** Opening Exercise passage block **

Japan’s new government and the nation’s central bank have confirmed their commitment to a key 2013 pledge to cooperate on achieving 2% inflation, a move that will likely temper market speculation of an early stimulus exit.
Bank of Japan Gov. Haruhiko Kuroda reaffirmed the commitment in a meeting with government ministers Tuesday, the BOJ said in a release after Kuroda met with Finance Minister Shunichi Suzuki and Economy Minister Daishiro Yamagiwa.
The government and the central bank also agreed to keep in close contact and cooperation, in line with commitments made in a 2013 joint statement, which also laid out the country’s inflation target for the first time.
Prior to the meeting, there had been some market speculation that the government and the BOJ may review the joint statement and the 2% inflation goal, given that stubbornly weak prices have made the target elusive.
While Prime Minister Fumio Kishida has said he is inheriting the policies championed by former Prime Minister Shinzo Abe, the new leader has shown no intention of pushing the BOJ into additional easing to achieve its inflation goal. Abenomics focused on monetary easing, flexible fiscal policy and reforms with the aim of achieving stable growth.
In September, when former vaccine minister Taro Kono was seen as a favorite to become prime minister, there was growing market speculation that the statement might be revised due to Kono’s past comments suggesting the need for a cautious approach on monetary easing.
“The most important issue was to reaffirm the joint statement,” Economy Minister Daishiro Yamagiwa told reporters after the meeting. “The government and the BOJ must keep close contact with each other. The BOJ aims to achieve the 2% price stability target while we proceed with the economic growth strategy.”
The three discussed the economy and financial situation in a meeting that lasted less than an hour, but Suzuki said the yen was not on the agenda. The currency has weakened to around ¥114 in recent weeks, having touched an almost four-year trough of 114.695 on Oct. 20.
Tuesday’s meeting came after Kishida took over as the nation’s leader last month, a position strengthened by his party’s solid victory in general elections on Sunday.
It was the first meeting of its kind since January 2013, when the government and the central bank issued a joint statement laying out the 2% inflation target for the BOJ’s policy objective.

** Closing Exercise passage block **

* [Exercise instructions]
1) Condense the paragraph of the article on the Bank of Japan's inflation pledge that begins "The three discussed the economy" into a short bulleted list, keeping its main facts.
2) Extend the article on the Bank of Japan's inflation pledge with a few more paragraphs, starting right after its final sentence.

** Opening Data for analysis block **

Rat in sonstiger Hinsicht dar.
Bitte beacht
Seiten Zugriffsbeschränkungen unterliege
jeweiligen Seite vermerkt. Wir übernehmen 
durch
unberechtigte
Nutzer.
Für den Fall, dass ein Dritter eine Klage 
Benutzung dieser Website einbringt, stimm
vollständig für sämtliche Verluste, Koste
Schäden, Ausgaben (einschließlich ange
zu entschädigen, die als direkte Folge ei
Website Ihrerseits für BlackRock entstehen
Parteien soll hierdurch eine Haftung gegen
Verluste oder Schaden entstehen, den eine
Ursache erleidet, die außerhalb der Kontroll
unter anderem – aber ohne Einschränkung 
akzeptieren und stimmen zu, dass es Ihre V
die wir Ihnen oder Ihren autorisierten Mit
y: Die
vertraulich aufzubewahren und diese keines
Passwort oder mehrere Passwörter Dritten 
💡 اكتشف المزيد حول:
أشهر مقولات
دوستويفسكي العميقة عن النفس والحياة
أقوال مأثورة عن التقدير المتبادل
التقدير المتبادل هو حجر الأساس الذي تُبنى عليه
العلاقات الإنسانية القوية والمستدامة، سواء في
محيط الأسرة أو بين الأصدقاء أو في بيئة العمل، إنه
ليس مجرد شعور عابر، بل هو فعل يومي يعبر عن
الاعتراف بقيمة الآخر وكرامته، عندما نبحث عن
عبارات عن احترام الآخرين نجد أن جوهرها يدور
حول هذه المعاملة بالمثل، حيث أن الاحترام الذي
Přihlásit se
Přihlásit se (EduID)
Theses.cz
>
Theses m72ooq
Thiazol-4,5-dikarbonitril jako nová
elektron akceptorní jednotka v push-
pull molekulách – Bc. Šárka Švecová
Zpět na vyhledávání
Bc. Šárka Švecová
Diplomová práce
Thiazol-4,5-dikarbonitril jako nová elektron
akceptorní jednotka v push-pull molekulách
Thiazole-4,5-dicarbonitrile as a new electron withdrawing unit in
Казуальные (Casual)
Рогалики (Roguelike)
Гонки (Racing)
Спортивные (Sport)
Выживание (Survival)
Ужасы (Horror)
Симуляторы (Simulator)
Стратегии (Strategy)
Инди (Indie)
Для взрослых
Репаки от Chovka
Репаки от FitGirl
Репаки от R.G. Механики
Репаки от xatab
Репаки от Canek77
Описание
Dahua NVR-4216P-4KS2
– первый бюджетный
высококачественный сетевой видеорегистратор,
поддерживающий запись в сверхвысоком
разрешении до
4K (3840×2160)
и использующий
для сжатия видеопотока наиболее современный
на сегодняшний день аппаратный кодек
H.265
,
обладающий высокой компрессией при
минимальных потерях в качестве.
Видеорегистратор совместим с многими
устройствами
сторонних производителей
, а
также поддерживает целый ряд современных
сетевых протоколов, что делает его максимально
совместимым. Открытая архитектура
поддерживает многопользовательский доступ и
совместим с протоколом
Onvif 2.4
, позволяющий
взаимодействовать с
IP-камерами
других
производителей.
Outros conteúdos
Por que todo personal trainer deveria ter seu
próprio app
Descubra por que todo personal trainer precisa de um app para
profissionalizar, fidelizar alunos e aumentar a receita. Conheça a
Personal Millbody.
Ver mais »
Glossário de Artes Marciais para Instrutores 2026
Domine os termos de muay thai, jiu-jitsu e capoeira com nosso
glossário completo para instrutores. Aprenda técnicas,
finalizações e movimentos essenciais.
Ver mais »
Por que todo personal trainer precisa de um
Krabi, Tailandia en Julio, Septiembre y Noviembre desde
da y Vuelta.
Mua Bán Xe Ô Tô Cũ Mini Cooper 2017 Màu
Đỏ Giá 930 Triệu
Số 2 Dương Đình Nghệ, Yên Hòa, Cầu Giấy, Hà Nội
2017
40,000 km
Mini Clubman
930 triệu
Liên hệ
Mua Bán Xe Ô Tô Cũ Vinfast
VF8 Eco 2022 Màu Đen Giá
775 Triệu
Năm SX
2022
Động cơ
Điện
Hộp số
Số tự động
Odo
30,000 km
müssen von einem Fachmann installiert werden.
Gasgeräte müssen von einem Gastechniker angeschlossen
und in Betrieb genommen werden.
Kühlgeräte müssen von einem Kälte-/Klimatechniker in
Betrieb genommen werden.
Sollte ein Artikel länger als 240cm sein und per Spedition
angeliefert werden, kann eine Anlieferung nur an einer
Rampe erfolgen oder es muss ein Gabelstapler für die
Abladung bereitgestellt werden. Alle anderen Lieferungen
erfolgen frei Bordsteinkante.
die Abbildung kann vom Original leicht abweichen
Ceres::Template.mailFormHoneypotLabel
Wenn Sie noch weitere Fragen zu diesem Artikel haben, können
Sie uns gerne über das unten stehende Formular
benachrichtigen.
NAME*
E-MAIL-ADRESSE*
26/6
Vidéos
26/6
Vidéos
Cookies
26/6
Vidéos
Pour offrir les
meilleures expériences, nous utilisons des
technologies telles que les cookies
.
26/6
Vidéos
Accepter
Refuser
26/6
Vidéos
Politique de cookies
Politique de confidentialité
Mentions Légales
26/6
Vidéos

** Closing Data for analysis block **

* [Task-by-task answers]
1)
- The three officials discussed the economy and the financial situation in a meeting that lasted less than an hour.
- Suzuki said the yen was not on the agenda.
- The yen has weakened to around ¥114 in recent weeks.
- On Oct. 20 it touched 114.695, an almost four-year low.

2)
The joint statement issued in January 2013 also called on the government to press ahead with efforts to put tattered public finances in order.
Nearly nine years later, those objectives have yet to be achieved, as massive money printing has failed to spur inflation while stagnant growth and the COVID-19 pandemic have forced the government to keep its fiscal spigot wide open.
With core consumer inflation still close to zero, the central bank’s estimates show the 2% inflation target will not be met even in fiscal 2023, when Kuroda serves out his term.
The government’s aim of achieving a primary budget surplus, excluding new bond sales and debt servicing, also remains elusive.
The three-way meeting between the ministers and the central bank governor also indicates that Kishida is keen to reassure investors, policymakers and analysts that there will be no immediate shake-up of economic policy as the government focuses on shoring up a feeble pandemic recovery.
“They wanted to send a message from early on that the economy is Kishida’s focal point,” said Eiji Kitada, chief economist at Hamagin Research Institute. He described the meeting as a ceremony to reduce speculation and show that while the faces have changed, policy hasn’t.
“The government won’t say it but the BOJ’s easing is critical, as it keeps borrowing costs extremely low when issuing bonds,” Kitada said.
The BOJ’s yield curve control keeps long-term yield rates around zero, a useful outcome for a government that has the highest public debt load in the industrialized world. The government has pledged to compile a large economic package this month.